Dataset records:
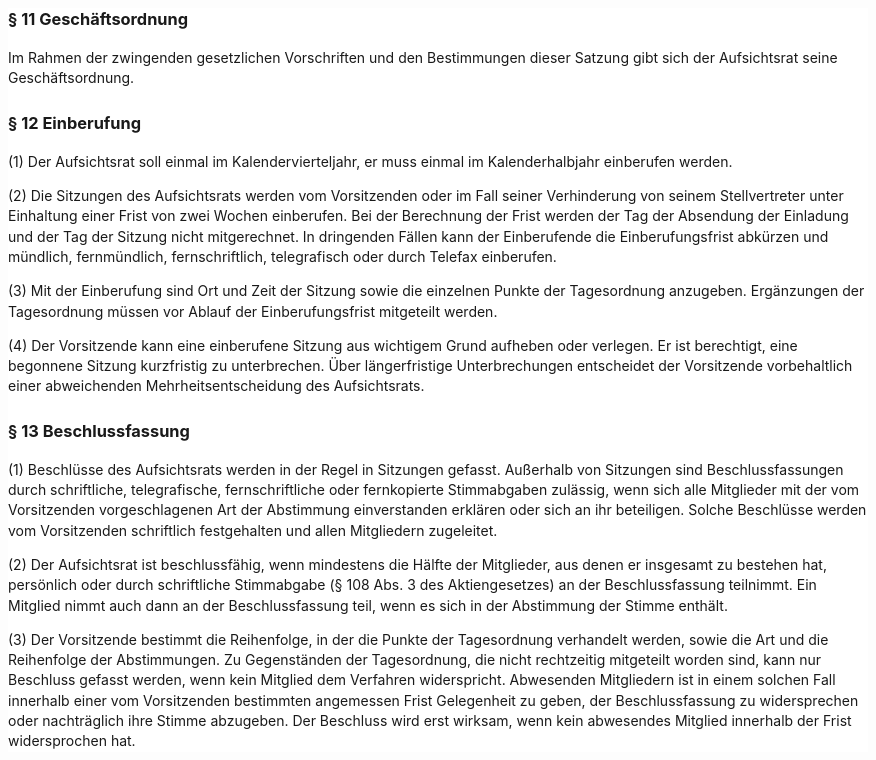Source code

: ### § 11 Geschäftsordnung

Im Rahmen der zwingenden gesetzlichen Vorschriften und den
Bestimmungen dieser Satzung gibt sich der Aufsichtsrat seine
Geschäftsordnung.

### § 12 Einberufung

(1) Der Aufsichtsrat soll einmal im Kalendervierteljahr, er muss
einmal im Kalenderhalbjahr einberufen werden.

(2) Die Sitzungen des Aufsichtsrats werden vom Vorsitzenden oder im
Fall seiner Verhinderung von seinem Stellvertreter unter Einhaltung
einer Frist von zwei Wochen einberufen. Bei der Berechnung der Frist
werden der Tag der Absendung der Einladung und der Tag der Sitzung
nicht mitgerechnet. In dringenden Fällen kann der Einberufende die
Einberufungsfrist abkürzen und mündlich, fernmündlich,
fernschriftlich, telegrafisch oder durch Telefax einberufen.

(3) Mit der Einberufung sind Ort und Zeit der Sitzung sowie die
einzelnen Punkte der Tagesordnung anzugeben. Ergänzungen der
Tagesordnung müssen vor Ablauf der Einberufungsfrist mitgeteilt
werden.

(4) Der Vorsitzende kann eine einberufene Sitzung aus wichtigem Grund
aufheben oder verlegen. Er ist berechtigt, eine begonnene Sitzung
kurzfristig zu unterbrechen. Über längerfristige Unterbrechungen
entscheidet der Vorsitzende vorbehaltlich einer abweichenden
Mehrheitsentscheidung des Aufsichtsrats.

### § 13 Beschlussfassung

(1) Beschlüsse des Aufsichtsrats werden in der Regel in Sitzungen
gefasst. Außerhalb von Sitzungen sind Beschlussfassungen durch
schriftliche, telegrafische, fernschriftliche oder fernkopierte
Stimmabgaben zulässig, wenn sich alle Mitglieder mit der vom
Vorsitzenden vorgeschlagenen Art der Abstimmung einverstanden erklären
oder sich an ihr beteiligen. Solche Beschlüsse werden vom Vorsitzenden
schriftlich festgehalten und allen Mitgliedern zugeleitet.

(2) Der Aufsichtsrat ist beschlussfähig, wenn mindestens die Hälfte
der Mitglieder, aus denen er insgesamt zu bestehen hat, persönlich
oder durch schriftliche Stimmabgabe (§ 108 Abs. 3 des Aktiengesetzes)
an der Beschlussfassung teilnimmt. Ein Mitglied nimmt auch dann an der
Beschlussfassung teil, wenn es sich in der Abstimmung der Stimme
enthält.

(3) Der Vorsitzende bestimmt die Reihenfolge, in der die Punkte der
Tagesordnung verhandelt werden, sowie die Art und die Reihenfolge der
Abstimmungen. Zu Gegenständen der Tagesordnung, die nicht rechtzeitig
mitgeteilt worden sind, kann nur Beschluss gefasst werden, wenn kein
Mitglied dem Verfahren widerspricht. Abwesenden Mitgliedern ist in
einem solchen Fall innerhalb einer vom Vorsitzenden bestimmten
angemessen Frist Gelegenheit zu geben, der Beschlussfassung zu
widersprechen oder nachträglich ihre Stimme abzugeben. Der Beschluss
wird erst wirksam, wenn kein abwesendes Mitglied innerhalb der Frist
widersprochen hat.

Action item:
Rewrite the rows above, replacing each occurrence of "Tagesordnung" with "Traktandenliste" and leaving everything else unchanged. Omit the pictures from your answer.

The answer:
Source code

: ### § 11 Geschäftsordnung

Im Rahmen der zwingenden gesetzlichen Vorschriften und den
Bestimmungen dieser Satzung gibt sich der Aufsichtsrat seine
Geschäftsordnung.

### § 12 Einberufung

(1) Der Aufsichtsrat soll einmal im Kalendervierteljahr, er muss
einmal im Kalenderhalbjahr einberufen werden.

(2) Die Sitzungen des Aufsichtsrats werden vom Vorsitzenden oder im
Fall seiner Verhinderung von seinem Stellvertreter unter Einhaltung
einer Frist von zwei Wochen einberufen. Bei der Berechnung der Frist
werden der Tag der Absendung der Einladung und der Tag der Sitzung
nicht mitgerechnet. In dringenden Fällen kann der Einberufende die
Einberufungsfrist abkürzen und mündlich, fernmündlich,
fernschriftlich, telegrafisch oder durch Telefax einberufen.

(3) Mit der Einberufung sind Ort und Zeit der Sitzung sowie die
einzelnen Punkte der Traktandenliste anzugeben. Ergänzungen der
Traktandenliste müssen vor Ablauf der Einberufungsfrist mitgeteilt
werden.

(4) Der Vorsitzende kann eine einberufene Sitzung aus wichtigem Grund
aufheben oder verlegen. Er ist berechtigt, eine begonnene Sitzung
kurzfristig zu unterbrechen. Über längerfristige Unterbrechungen
entscheidet der Vorsitzende vorbehaltlich einer abweichenden
Mehrheitsentscheidung des Aufsichtsrats.

### § 13 Beschlussfassung

(1) Beschlüsse des Aufsichtsrats werden in der Regel in Sitzungen
gefasst. Außerhalb von Sitzungen sind Beschlussfassungen durch
schriftliche, telegrafische, fernschriftliche oder fernkopierte
Stimmabgaben zulässig, wenn sich alle Mitglieder mit der vom
Vorsitzenden vorgeschlagenen Art der Abstimmung einverstanden erklären
oder sich an ihr beteiligen. Solche Beschlüsse werden vom Vorsitzenden
schriftlich festgehalten und allen Mitgliedern zugeleitet.

(2) Der Aufsichtsrat ist beschlussfähig, wenn mindestens die Hälfte
der Mitglieder, aus denen er insgesamt zu bestehen hat, persönlich
oder durch schriftliche Stimmabgabe (§ 108 Abs. 3 des Aktiengesetzes)
an der Beschlussfassung teilnimmt. Ein Mitglied nimmt auch dann an der
Beschlussfassung teil, wenn es sich in der Abstimmung der Stimme
enthält.

(3) Der Vorsitzende bestimmt die Reihenfolge, in der die Punkte der
Traktandenliste verhandelt werden, sowie die Art und die Reihenfolge der
Abstimmungen. Zu Gegenständen der Traktandenliste, die nicht rechtzeitig
mitgeteilt worden sind, kann nur Beschluss gefasst werden, wenn kein
Mitglied dem Verfahren widerspricht. Abwesenden Mitgliedern ist in
einem solchen Fall innerhalb einer vom Vorsitzenden bestimmten
angemessen Frist Gelegenheit zu geben, der Beschlussfassung zu
widersprechen oder nachträglich ihre Stimme abzugeben. Der Beschluss
wird erst wirksam, wenn kein abwesendes Mitglied innerhalb der Frist
widersprochen hat.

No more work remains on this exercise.